The most important thing to do when saving for retirement is to actually do it.
And do it early and often.
On Friday, the Treasury Department announced it would close the myRA program — announced by the Obama administration in 2014 — a government program meant to aid retirement savers without access to a pension or 401(k) plan through an employer.
Over the last two-and-a-half years, 30,000 people had signed up for accounts through the myRA program, though only 20,000 of those had any money in them according the Treasury department. The median balance on these accounts was $500 with contributions into these accounts totaling $34 million since inception, the department said.
And while the lack of enthusiasm for the program from savers could be argued to be the result of ineffective communication out of the Treasury department, this government program could not overcome the most basic problems Americans have when saving for retirement, which is simply not doing it enough.
Not the least of which is simply not saving early or often enough. As we’ve highlighted before, this chart from JP Morgan shows the difference between starting saving for retirement — and sticking to it — at age 25 versus age 35 can be almost $1 million by age 65.
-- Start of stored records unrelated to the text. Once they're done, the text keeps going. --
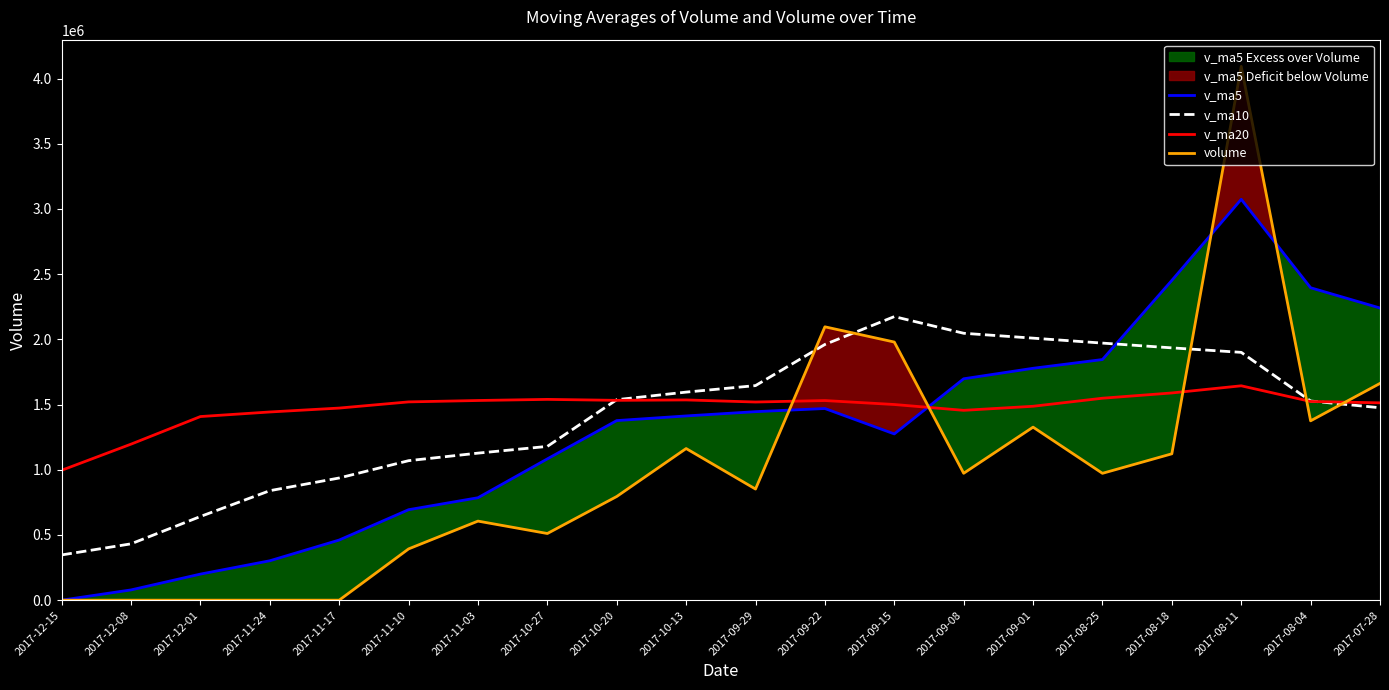

At 2017-09-01, list the series in order from smallest to largest.

volume, v_ma20, v_ma5, v_ma10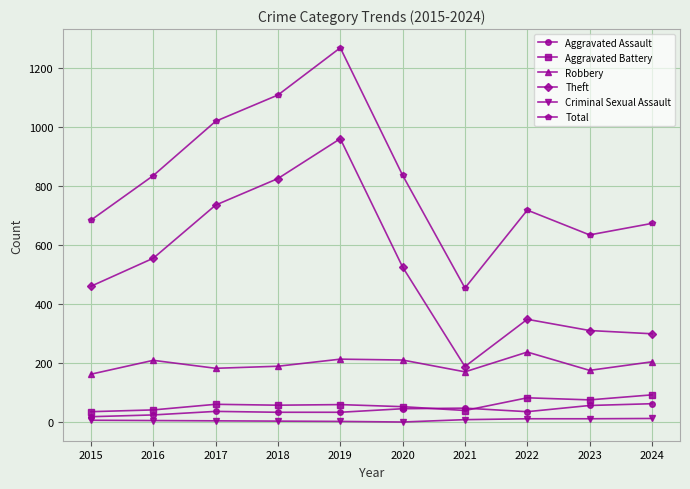

Rank the series at 2022 from highest to lowest value.

Total, Theft, Robbery, Aggravated Battery, Aggravated Assault, Criminal Sexual Assault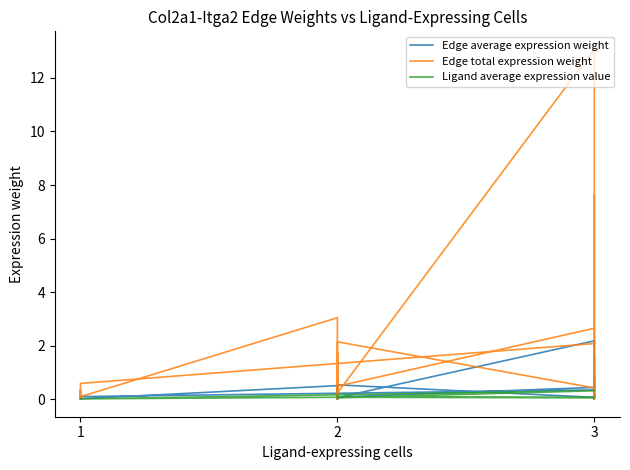

Between 3 and 2, which series saw the biggest shift?

Edge total expression weight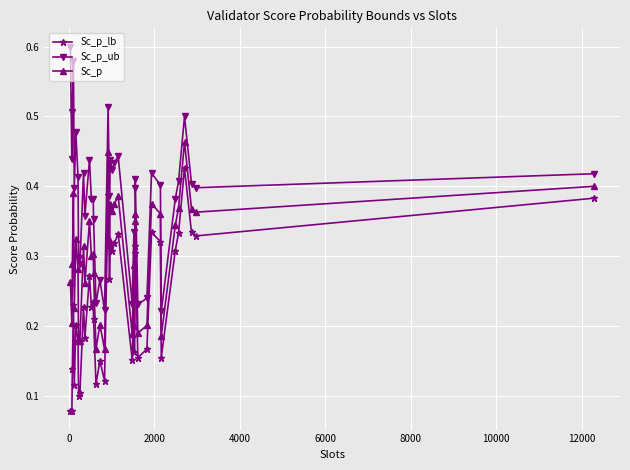

Which series has the largest total across all categories?

Sc_p_ub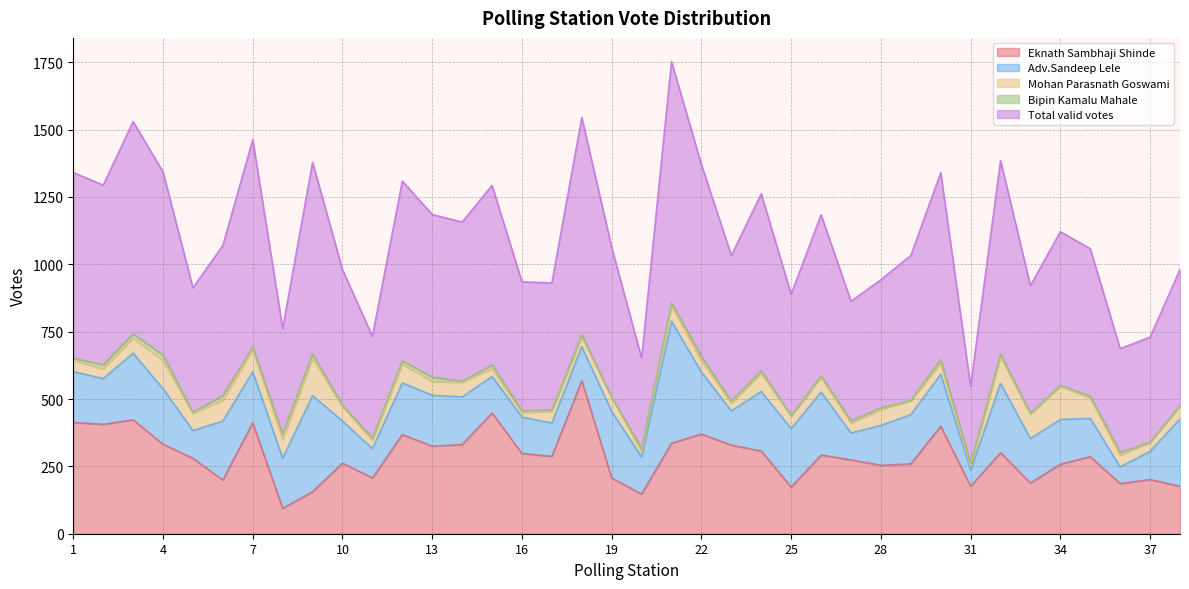

How many data points in Total valid votes are less than 556?

18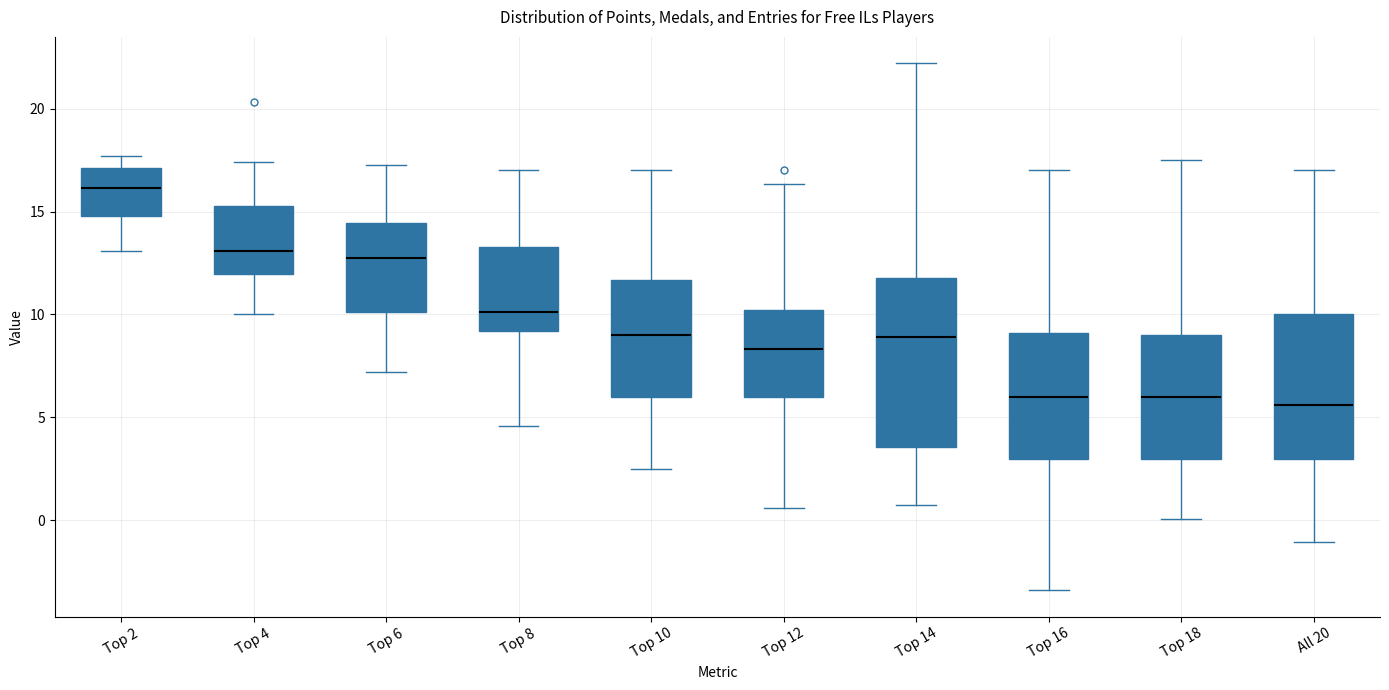

Reading left to right, read every box against the y-axis: the position of its median line, the range the box covers, and the ends of its whiskers. The values are not printed on the chart, so give them approximately, as read against the axis.

Top 2: median 16.0, box 15.0 to 17.0, whiskers 13.0 to 17.5
Top 4: median 13.0, box 12.0 to 15.5, whiskers 10.0 to 17.5
Top 6: median 12.5, box 10.0 to 14.5, whiskers 7.0 to 17.5
Top 8: median 10.0, box 9.0 to 13.5, whiskers 4.5 to 17.0
Top 10: median 9.0, box 6.0 to 11.5, whiskers 2.5 to 17.0
Top 12: median 8.5, box 6.0 to 10.0, whiskers 0.5 to 16.5
Top 14: median 9.0, box 3.5 to 12.0, whiskers 0.5 to 22.0
Top 16: median 6.0, box 3.0 to 9.0, whiskers -3.5 to 17.0
Top 18: median 6.0, box 3.0 to 9.0, whiskers 0.0 to 17.5
All 20: median 5.5, box 3.0 to 10.0, whiskers -1.0 to 17.0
And while experts disagree on whether the U.S. is facing a “retirement crisis” or not, what is clear is that many Americans do not feel prepared for retirement.
A study published by the Federal Reserve in May found that 28% of U.S. adults have no retirement savings whatsoever, and that 13% of adults with retirement savings either borrowed from this stockpile or cashed out these savings (both depriving themselves of future gains and incurring a tax penalty).
Additionally, 53% of Americans with a self-directed retirement plan like a 401(k) or IRA — meaning those without a pension — are either not comfortable or only slightly comfortable with their decisions. This discomfort is almost certainly a contributing factor when folks make decisions like pulling money from a retirement account early, which almost no investment professional would recommend.
The myRA program also did not help alleviate the divide between the haves and have nots when it comes to the stock market. As we noted earlier this year when the Dow cracked 20,000 for the first time — the index is now closing in on 22,000 — just 52% of American adults own stocks.
In 2016, many expected stocks would sell-off if Trump were to pull out a surprise win, the opposite happened — stocks shot higher. Since the election, the S&P 500 is up about 18%; in 2017, the market is up 10%. And about half of America has missed out.
Those with myRA accounts, would also not have seen any of this stock market benefit as accounts were invested only in U.S. Treasury bonds. These accounts were also untraditional as the principle was fully protected, and contributions could be withdrawn tax-free at any time, making these accounts essentially glorified savings accounts.
Now, the myRA program was explicitly billed as a bridge to getting savers into a private Roth IRA, as the accounts would top out at $15,000 or a 30 year investment. Existing accounts will be moved into private sector offerings as part of Treasury shutting down this program.
In a release, the Treasury department said the program cost $70 million since 2014 and that demand for the program “has been extremely low.”
The Treasury department added that myRA was expected to cost $10 million per year going forward and that the program was cut, “as part of the Administration’s effort to assess existing programs and promote a more effective government.”
Of course, with a nearly $12 billion budget in fiscal 2016, it’s unlikely cutting this program makes a meaningful dent in the department’s day-to-day operations.
But the lack of enthusiasm for this program shows that the basic issue of getting Americans to save more has still not been overcome and that this government program was not enough to change this behavior.